Anti-fascist militancy has existed for as long as fascism has, but militant anti-fascism is still largely neglected across both academic and policy-practitioner communities.

Ariel Koch, in his study of anti-Fascist and anarchist recruitment and mobilization, notes that “While most of the research on radicalization and political violent extremism focuses on jihadism or the contemporary right-wing extremism, it is important not to ignore the reaction that right-wing extremists created and provoked in the past, which is still relevant in our days: left-wing extremism, which is embodied today in violent anarchists and anti-fascists.”

The purpose of his study, he says “is to examine this under-researched phenomenon while focusing on popular and recent modes of mobilization and recruitment of this “new revolutionary left”, which reflect a threat that is developing in Europe, North America and the Middle East – but not from the jihadi or right-wing aspects, but from anti-fascist and anarchists’ militancy aspect.”

Koch, however, explains why the study of antifa and left-militancy has been lagging behind the study of Islamic militancy and far-right violent extremism. After 50 pages of research on antifa and anarchist violence, Koch tells us:

Yet, this threat [from antifa and the anarchists] is negligible compared with the threats posed by both right-wing extremists and jihadists.
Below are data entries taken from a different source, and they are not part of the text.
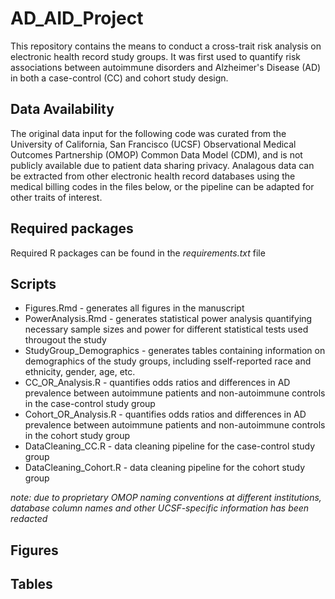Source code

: # AD_AID_Project
This repository contains the means to conduct a cross-trait risk analysis on electronic health record study groups. It was first used to quantify risk associations between autoimmune disorders and Alzheimer's Disease (AD) in both a case-control (CC) and cohort study design.

## Data Availability
The original data input for the following code was curated from the University of California, San Francisco (UCSF) Observational Medical Outcomes Partnership (OMOP) Common Data Model (CDM), and is not publicly available due to patient data sharing privacy. Analagous data can be extracted from other electronic health record databases using the medical billing codes in the files below, or the pipeline can be adapted for other traits of interest.

## Required packages
Required R packages can be found in the _requirements.txt_ file

## Scripts
* Figures.Rmd - generates all figures in the manuscript
* PowerAnalysis.Rmd - generates statistical power analysis quantifying necessary sample sizes and power for different statistical tests used througout the study
* StudyGroup_Demographics - generates tables containing information on demographics of the study groups, including sself-reported race and ethnicity, gender, age, etc.
* CC_OR_Analysis.R - quantifies odds ratios and differences in AD prevalence between autoimmune patients and non-autoimmune controls in the case-control study group
* Cohort_OR_Analysis.R - quantifies odds ratios and differences in AD prevalence between autoimmune patients and non-autoimmune controls in the cohort study group
* DataCleaning_CC.R - data cleaning pipeline for the case-control study group
* DataCleaning_Cohort.R - data cleaning pipeline for the cohort study group

_note: due to proprietary OMOP naming conventions at different institutions, database column names and other UCSF-specific information has been redacted_

## Figures

## Tables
In other words, it is necessary to be aware of the anarchists’ challenge, but one has to be careful not to exaggerate it.
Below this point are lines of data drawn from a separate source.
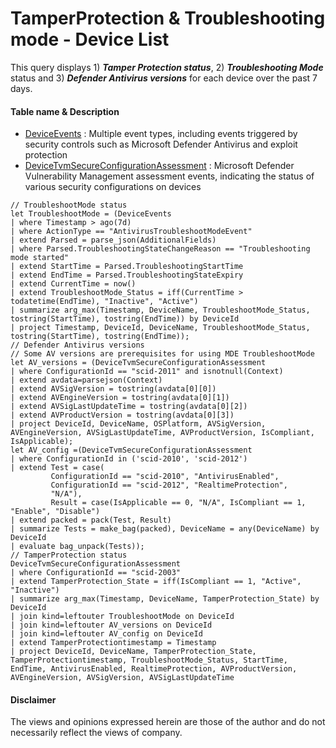 # TamperProtection & Troubleshooting mode - Device List
This query displays 1) ***Tamper Protection status***, 2) ***Troubleshooting Mode*** status and 3) ***Defender Antivirus versions*** for each device over the past 7 days.

#### Table name & Description
- [DeviceEvents](https://learn.microsoft.com/en-us/microsoft-365/security/defender/advanced-hunting-deviceevents-table?view=o365-worldwide) :	Multiple event types, including events triggered by security controls such as Microsoft Defender Antivirus and exploit protection
- [DeviceTvmSecureConfigurationAssessment](https://learn.microsoft.com/en-us/microsoft-365/security/defender/advanced-hunting-devicetvmsecureconfigurationassessment-table?view=o365-worldwide) : Microsoft Defender Vulnerability Management assessment events, indicating the status of various security configurations on devices

```kusto
// TroubleshootMode status
let TroubleshootMode = (DeviceEvents
| where Timestamp > ago(7d)
| where ActionType == "AntivirusTroubleshootModeEvent"
| extend Parsed = parse_json(AdditionalFields)
| where Parsed.TroubleshootingStateChangeReason == "Troubleshooting mode started"
| extend StartTime = Parsed.TroubleshootingStartTime
| extend EndTime = Parsed.TroubleshootingStateExpiry
| extend CurrentTime = now()
| extend TroubleshootMode_Status = iff(CurrentTime > todatetime(EndTime), "Inactive", "Active")
| summarize arg_max(Timestamp, DeviceName, TroubleshootMode_Status, tostring(StartTime), tostring(EndTime)) by DeviceId 
| project Timestamp, DeviceId, DeviceName, TroubleshootMode_Status, tostring(StartTime), tostring(EndTime));
// Defender Antivirus versions 
// Some AV versions are prerequisites for using MDE TroubleshootMode
let AV_versions = (DeviceTvmSecureConfigurationAssessment
| where ConfigurationId == "scid-2011" and isnotnull(Context)
| extend avdata=parsejson(Context)
| extend AVSigVersion = tostring(avdata[0][0])
| extend AVEngineVersion = tostring(avdata[0][1])
| extend AVSigLastUpdateTime = tostring(avdata[0][2])
| extend AVProductVersion = tostring(avdata[0][3]) 
| project DeviceId, DeviceName, OSPlatform, AVSigVersion, AVEngineVersion, AVSigLastUpdateTime, AVProductVersion, IsCompliant, IsApplicable);
let AV_config =(DeviceTvmSecureConfigurationAssessment
| where ConfigurationId in ('scid-2010', 'scid-2012')
| extend Test = case(
         ConfigurationId == "scid-2010", "AntivirusEnabled",
         ConfigurationId == "scid-2012", "RealtimeProtection",
         "N/A"),
         Result = case(IsApplicable == 0, "N/A", IsCompliant == 1, "Enable", "Disable")
| extend packed = pack(Test, Result)
| summarize Tests = make_bag(packed), DeviceName = any(DeviceName) by DeviceId
| evaluate bag_unpack(Tests));
// TamperProtection status
DeviceTvmSecureConfigurationAssessment
| where ConfigurationId == "scid-2003"
| extend TamperProtection_State = iff(IsCompliant == 1, "Active", "Inactive")
| summarize arg_max(Timestamp, DeviceName, TamperProtection_State) by DeviceId
| join kind=leftouter TroubleshootMode on DeviceId
| join kind=leftouter AV_versions on DeviceId
| join kind=leftouter AV_config on DeviceId
| extend TamperProtectiontimestamp = Timestamp
| project DeviceId, DeviceName, TamperProtection_State, TamperProtectiontimestamp, TroubleshootMode_Status, StartTime, EndTime, AntivirusEnabled, RealtimeProtection, AVProductVersion, AVEngineVersion, AVSigVersion, AVSigLastUpdateTime
```

#### <Result>

#### Disclaimer
The views and opinions expressed herein are those of the author and do not necessarily reflect the views of company.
In a new study from CREST Research, Nigel Copsey and Samuel Merrill say that the threat antifa actually poses notwithstanding, there is a need for a more robust, evidence-based understanding of the antifa phenomenon, especially in a context where militant anti-Fascist protest in the United States has been conflated with “domestic terrorism.”

They write:

The militant anti-Fascist movement, or Antifa, is a decentralized, non-hierarchical social movement. It is loosely structured on dispersed networks of local groups. It has a distinctly anti-authoritarian orientation, consisting, for the most part, of anarchists; anarcho-communists; left-libertarians; and radical socialists. The movement is transnational, but it responds in local conditions.
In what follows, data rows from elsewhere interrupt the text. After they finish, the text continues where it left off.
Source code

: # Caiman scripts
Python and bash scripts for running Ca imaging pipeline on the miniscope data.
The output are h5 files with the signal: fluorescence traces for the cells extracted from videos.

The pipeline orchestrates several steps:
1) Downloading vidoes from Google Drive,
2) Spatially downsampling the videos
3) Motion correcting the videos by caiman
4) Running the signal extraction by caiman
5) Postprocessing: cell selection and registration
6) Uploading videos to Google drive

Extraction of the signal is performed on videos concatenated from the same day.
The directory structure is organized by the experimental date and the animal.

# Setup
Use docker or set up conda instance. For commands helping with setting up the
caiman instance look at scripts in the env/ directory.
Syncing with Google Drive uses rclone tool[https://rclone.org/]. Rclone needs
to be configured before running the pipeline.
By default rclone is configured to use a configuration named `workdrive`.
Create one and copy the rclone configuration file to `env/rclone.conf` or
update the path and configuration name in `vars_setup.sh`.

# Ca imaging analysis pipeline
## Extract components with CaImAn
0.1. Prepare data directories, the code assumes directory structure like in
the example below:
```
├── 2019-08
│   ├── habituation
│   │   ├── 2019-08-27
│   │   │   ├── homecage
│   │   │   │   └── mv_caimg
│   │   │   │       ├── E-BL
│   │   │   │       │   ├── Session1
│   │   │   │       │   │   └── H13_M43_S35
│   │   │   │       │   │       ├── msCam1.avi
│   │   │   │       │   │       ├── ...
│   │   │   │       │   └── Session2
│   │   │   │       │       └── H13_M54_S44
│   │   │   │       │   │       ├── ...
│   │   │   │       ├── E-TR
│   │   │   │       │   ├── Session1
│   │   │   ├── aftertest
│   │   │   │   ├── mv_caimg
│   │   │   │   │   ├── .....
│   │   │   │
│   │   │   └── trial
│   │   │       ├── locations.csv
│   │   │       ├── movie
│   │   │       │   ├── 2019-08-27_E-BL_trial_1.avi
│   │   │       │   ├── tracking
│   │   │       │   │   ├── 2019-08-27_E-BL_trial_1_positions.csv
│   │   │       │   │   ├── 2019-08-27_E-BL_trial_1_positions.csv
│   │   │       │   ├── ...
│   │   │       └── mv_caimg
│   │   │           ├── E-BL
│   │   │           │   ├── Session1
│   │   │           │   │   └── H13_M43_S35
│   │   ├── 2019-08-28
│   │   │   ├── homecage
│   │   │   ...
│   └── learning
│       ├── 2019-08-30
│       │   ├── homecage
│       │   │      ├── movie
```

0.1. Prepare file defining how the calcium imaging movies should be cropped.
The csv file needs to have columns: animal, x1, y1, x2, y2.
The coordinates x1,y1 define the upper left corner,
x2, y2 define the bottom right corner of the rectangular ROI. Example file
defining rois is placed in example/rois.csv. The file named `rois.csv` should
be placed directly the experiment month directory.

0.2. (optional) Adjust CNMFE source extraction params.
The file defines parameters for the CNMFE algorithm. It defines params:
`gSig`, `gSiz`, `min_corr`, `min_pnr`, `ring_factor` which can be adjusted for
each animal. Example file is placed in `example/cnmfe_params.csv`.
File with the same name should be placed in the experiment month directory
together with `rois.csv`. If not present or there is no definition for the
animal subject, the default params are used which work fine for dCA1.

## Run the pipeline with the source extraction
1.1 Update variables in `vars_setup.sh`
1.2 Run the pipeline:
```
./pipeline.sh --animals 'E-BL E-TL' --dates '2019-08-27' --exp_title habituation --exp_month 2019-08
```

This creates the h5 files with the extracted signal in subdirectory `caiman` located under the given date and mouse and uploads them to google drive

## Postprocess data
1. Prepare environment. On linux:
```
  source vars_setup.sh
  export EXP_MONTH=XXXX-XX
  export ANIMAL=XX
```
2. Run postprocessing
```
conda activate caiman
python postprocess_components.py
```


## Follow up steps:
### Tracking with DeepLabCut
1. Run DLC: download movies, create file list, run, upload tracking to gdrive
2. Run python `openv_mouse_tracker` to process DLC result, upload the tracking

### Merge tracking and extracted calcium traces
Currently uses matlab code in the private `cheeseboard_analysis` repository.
Their study presents evidence from six local case studies: three from the United States: Portland, New York City, Philadelphia; and three from Britain: Brighton, Liverpool, London. The study adopts a multi-method approach, combining interviews with anti-Fascist activists drawn from these six localities, as well as analysis of digital platforms used by local militant anti-Fascist groups (Rose City Antifa; NYC Antifa; Philly Antifa; Brighton Antifascists; Merseyside Anti-Fascist Network; and London Antifascists).